Analisando globalmente, podemos dizer que a indústria de games é quase tão grande como a indústria de filmes: pela captação, produção, tecnologia e investimentos envolvidos assim como o consumo do conteúdo. Atualmente o mercado mundial de games movimenta mais de cem bilhões de dólares por ano, sendo maior do que os mercados de cinema e música juntos.

Esse cenário fica mais expressivo o consumo do conteúdo de games após a entrada da modalidade como um esporte, e trouxe uma mudança para o mercado com investimentos milionários.

Dados divulgados recentemente pela Newzoo (https://newzoo.com/) mostram que em 2017 o Brasil teve cerca de 66,3 milhões de jogadores de games. Os negócios nessa área movimentaram quase US$ 1,3 bilhão. Com isso, o Brasil já é o 13º no ranking global e o número 1 entre os latino-americanos. Para este ano, segundo a pesquisa, serão 75,7 milhões de gamers que devem gerar US$ 1,5 bilhão em negócios.

O crescimento do número de jogadores tem atraído mais empresas desenvolvedoras. O Ministério da Cultura junto com o Luiz Ojima Sakuda, da FEI fizeram o 2º Censo da Indústria Brasileira de Jogos Digitais e os primeiros dados mostram que o Brasil tem 375 empresas no segmento de produção de games. Esse número representa um crescimento de 180% em comparação aos dados de quatro anos atrás, quando o censo foi patrocinado pelo BNDES e aponto para um total de 133 empresas.

Hoje existe um outro modelo de negócio no mercado que se complementa: transmídia, ou seja, um conjunto de mídias que juntas contam uma determinada história. Ex: de um jogo de game, pode-se criar um seriado, um filme, produtos de merchandising, etc… tornando-o assim um projeto mais rentável.
Os primeiros jogos eram de mecânica muito simples, mas algumas produtoras tiveram a ideia de licenciar produções e personagens de outras mídias.
Antes do primeiro jogo ser adaptado ao cinema, teve uma produção simples, mas com a temática de game. A história: dois irmãos fogem de casa para participar do maior torneio de games da história. No entanto, o filme era apenas uma grande propaganda para a recém-lançada luva da Nintendo (que também figurou em A Hora do Pesadelo 6, de 1991).
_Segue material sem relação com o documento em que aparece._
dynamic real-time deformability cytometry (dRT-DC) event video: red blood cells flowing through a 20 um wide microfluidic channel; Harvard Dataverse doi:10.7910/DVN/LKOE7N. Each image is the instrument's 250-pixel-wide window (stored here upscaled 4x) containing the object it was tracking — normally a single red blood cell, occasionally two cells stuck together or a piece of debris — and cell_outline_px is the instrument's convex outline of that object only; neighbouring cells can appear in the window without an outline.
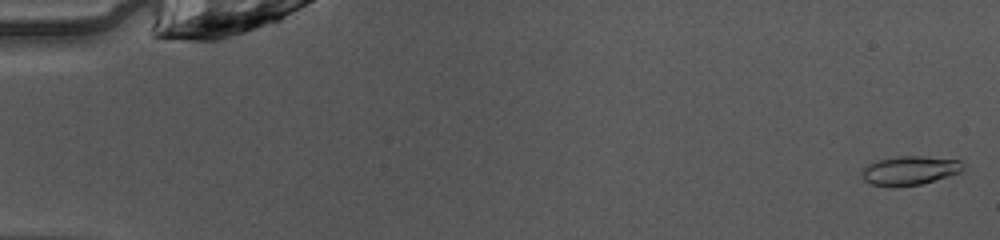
{"species": "common noctule bat (a hibernating species)", "species_latin": "Nyctalus noctula", "temperature_condition": "warm", "stored_images_in_passage": 49, "camera_frame_rate_fps": 3000, "um_per_image_px": 0.085, "animal": {"sex": "female", "body_mass_g": 10.0, "forearm_length_mm": 53.1}, "frame": {"image": 1, "passage_image": 1, "time_ms": 0.0, "image_size_px": [1000, 240], "cell_outline_px": [[964, 168], [960, 172], [920, 184], [872, 184], [864, 180], [860, 172], [868, 164], [880, 160], [900, 156], [924, 156], [960, 160], [964, 164]], "centroid_in_image_um": [77.36, 14.45], "position_along_channel_um": 7.6, "area_um2": 16.36}}
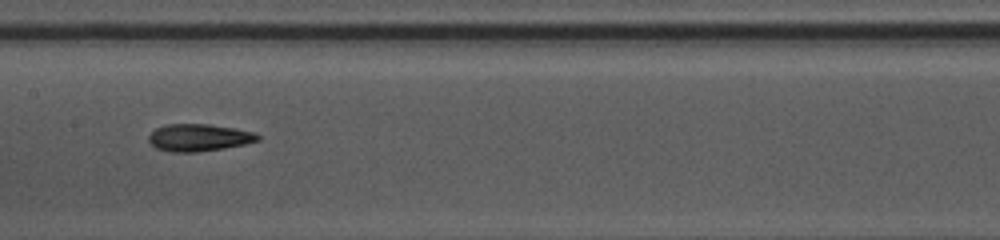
{"frame": {"image": 2, "passage_image": 25, "time_ms": 8.0, "image_size_px": [1000, 240], "cell_outline_px": [[260, 140], [244, 144], [224, 148], [196, 152], [172, 152], [156, 148], [148, 140], [148, 136], [156, 128], [164, 124], [208, 124], [236, 128], [252, 132], [260, 136]], "centroid_in_image_um": [16.89, 11.69], "position_along_channel_um": 190.5, "area_um2": 17.28}}
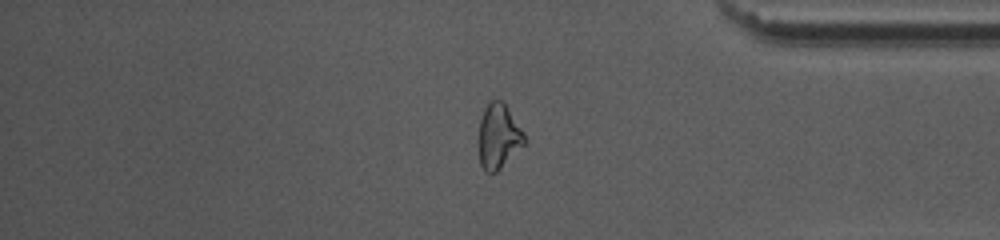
{"frame": {"image": 3, "passage_image": 41, "time_ms": 13.333, "image_size_px": [1000, 240], "cell_outline_px": [[524, 144], [496, 172], [484, 172], [480, 164], [480, 120], [484, 108], [492, 100], [500, 100], [504, 104], [524, 132]], "centroid_in_image_um": [42.37, 11.6], "position_along_channel_um": 392.8, "area_um2": 16.65}, "authors_computed_cell_mechanics": {"area_um2": 16.9932, "velocity_mm_per_s": 4.1012, "shape_relaxation_time_tau1_ms": 5.9504, "shape_relaxation_time_tau2_ms": 2.5717, "deformation_change_tau1": 0.1926, "deformation_change_tau2": 0.1187}}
 FOTO: O Gênio do Videogame. Divulgação CinePop
Podemos citar alguns outros exemplos de adaptações de games para a indústria cinematográfica: Mario Bros, Street Fighter e Mortal Kombat marcaram suas respectivas gerações. O mesmo pode ser dito para Tomb Raider, um marco da geração das primeiras plataformas 3D – o personagem podia caminhar em qualquer direção. Fora isso, Tomb Raider é a representatividade feminina pura, numa época em que não se discutia isso da forma de hoje.
Os games sofreram ao longo dos anos diversas transformações, chegando hoje a um nível de conseguir executar uma verdadeira simulação da realidade da mesma maneira que faz a estética do cinema. Esta semelhança dos jogos com o mundo real traz características que são encontradas nas produções cinematográficas: desde a constituição da imagem, cenário, ambientação sonora e narrativa. De modo que esta convergência é fundamental para a sobrevivência de ambas as mídias.
Hoje os games trazem jogos com mais realismo com efeitos 3D, realidade virtual, realidade aumentada, e cada vez mais estamos imersos neles. Os óculos de realidade virtual são quase que onipresentes nas novidades apresentadas. A realidade aumentada, popularizada com o sucesso do jogo “Pokémon Go”, também. E seu futuro deve ir muito além da caça dos monstrinhos!